カウンセラーは2回目の診療で私をカウチソファーに寝かせ、「今までで一番楽しかったことを思い出してください」とシンプルに尋ねました。
3回目の診療では「温かさを感じてください」とだけ言われ、瞑想のようなことをして終わりました。
4回目以降も、誰にでも言えるようなことをただ繰り返すだけ。
私の話を聞くでもなく、安心させてくれるわけでもありません。
こちらは心の不安を取り除いて欲しいのに...。
7回目の診療で「日常の生活はなんとかできています」と応えたら、なんと「じゃあ、いいじゃないですか」などと言われる始末...。

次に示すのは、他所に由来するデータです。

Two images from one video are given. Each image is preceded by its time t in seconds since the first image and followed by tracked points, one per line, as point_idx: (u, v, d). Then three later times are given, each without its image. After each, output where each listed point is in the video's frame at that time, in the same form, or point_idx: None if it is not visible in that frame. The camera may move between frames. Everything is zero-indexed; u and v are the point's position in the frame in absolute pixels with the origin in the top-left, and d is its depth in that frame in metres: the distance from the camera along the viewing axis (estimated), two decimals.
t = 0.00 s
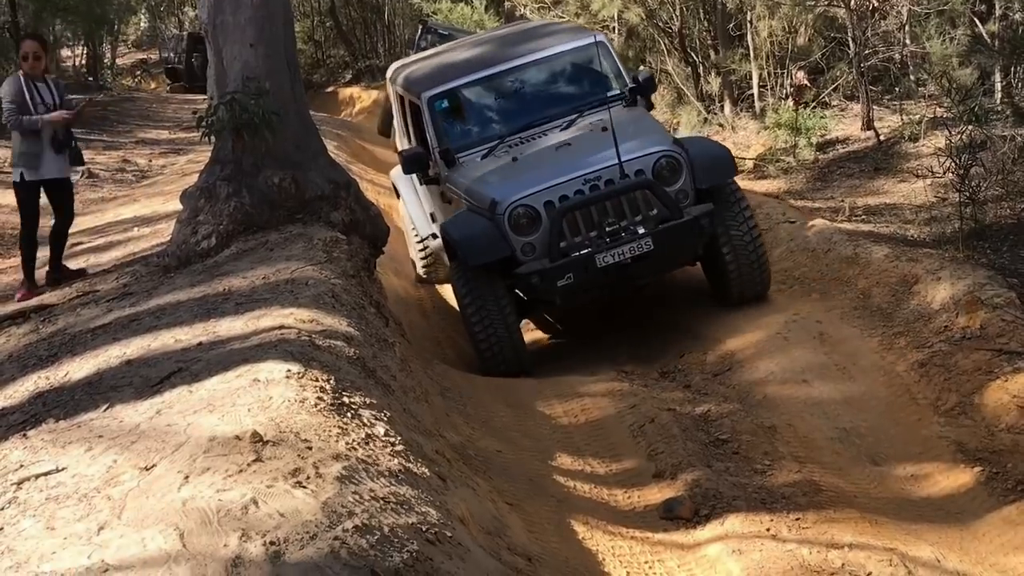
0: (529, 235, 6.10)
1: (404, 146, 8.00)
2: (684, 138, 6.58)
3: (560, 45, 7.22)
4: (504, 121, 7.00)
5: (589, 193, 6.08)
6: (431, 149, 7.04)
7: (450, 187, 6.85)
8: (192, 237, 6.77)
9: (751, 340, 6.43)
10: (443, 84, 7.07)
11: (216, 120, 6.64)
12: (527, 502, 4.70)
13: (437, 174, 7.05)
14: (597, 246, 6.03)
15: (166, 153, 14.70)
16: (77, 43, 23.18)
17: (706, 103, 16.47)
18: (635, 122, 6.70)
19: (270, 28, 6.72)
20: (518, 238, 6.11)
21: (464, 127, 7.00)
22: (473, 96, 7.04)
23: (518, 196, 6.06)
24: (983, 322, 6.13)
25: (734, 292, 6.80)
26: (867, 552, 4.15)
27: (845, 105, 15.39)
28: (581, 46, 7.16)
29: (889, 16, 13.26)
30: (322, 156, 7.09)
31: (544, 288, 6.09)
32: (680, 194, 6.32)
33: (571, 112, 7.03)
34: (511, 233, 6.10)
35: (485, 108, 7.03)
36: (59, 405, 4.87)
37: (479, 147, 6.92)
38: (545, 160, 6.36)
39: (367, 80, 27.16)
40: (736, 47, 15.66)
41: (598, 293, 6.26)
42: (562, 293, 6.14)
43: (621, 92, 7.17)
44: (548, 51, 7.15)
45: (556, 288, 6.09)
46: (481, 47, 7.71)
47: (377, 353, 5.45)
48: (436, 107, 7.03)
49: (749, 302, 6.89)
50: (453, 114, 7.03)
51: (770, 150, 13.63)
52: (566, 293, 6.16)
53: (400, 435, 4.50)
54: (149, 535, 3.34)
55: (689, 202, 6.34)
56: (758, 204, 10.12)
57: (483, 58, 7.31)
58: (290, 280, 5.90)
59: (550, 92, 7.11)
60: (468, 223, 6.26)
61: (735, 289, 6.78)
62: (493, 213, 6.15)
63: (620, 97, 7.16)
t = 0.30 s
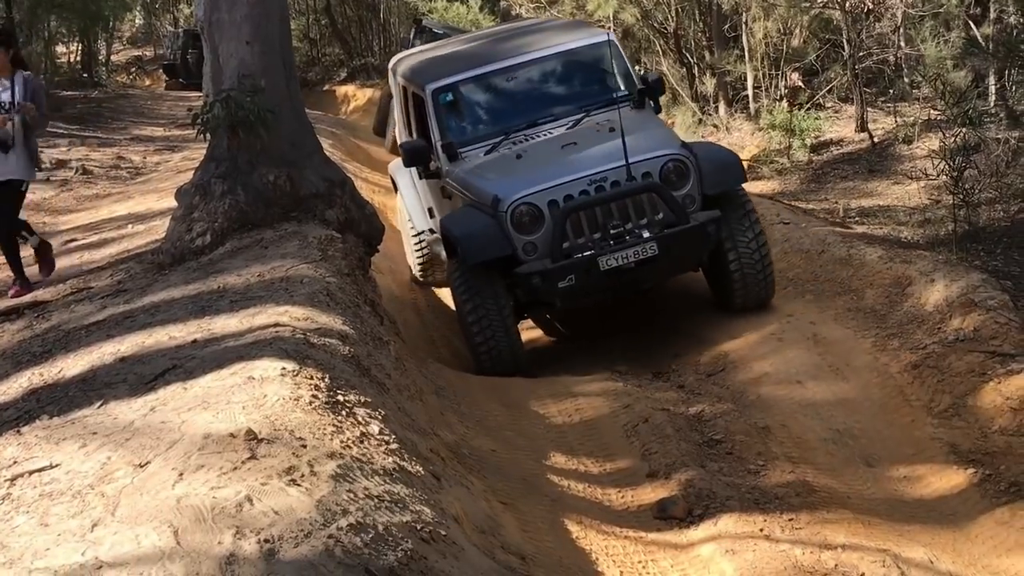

「いいじゃないですか」って、さすがに素人すぎる言い草ですよね。アドリブでも他の言い方はなかったのでしょうか...?
いい加減なカウンセリングに腹が立ち、途中でやめようとも思いましたが、全額支払ってしまってもったいないので、とにかく10回通い続けました。
人間、心が弱っている時は、藁をもつかむ思いで助けを求めてしまいます。
そこにつけ込んだこういう詐欺みたいな商売もあるのだと知りました。
62歳の私にとってはずいぶん前のことですが、苦々しい思い出として今でも時々よみがえる「忘れたい」記憶です...。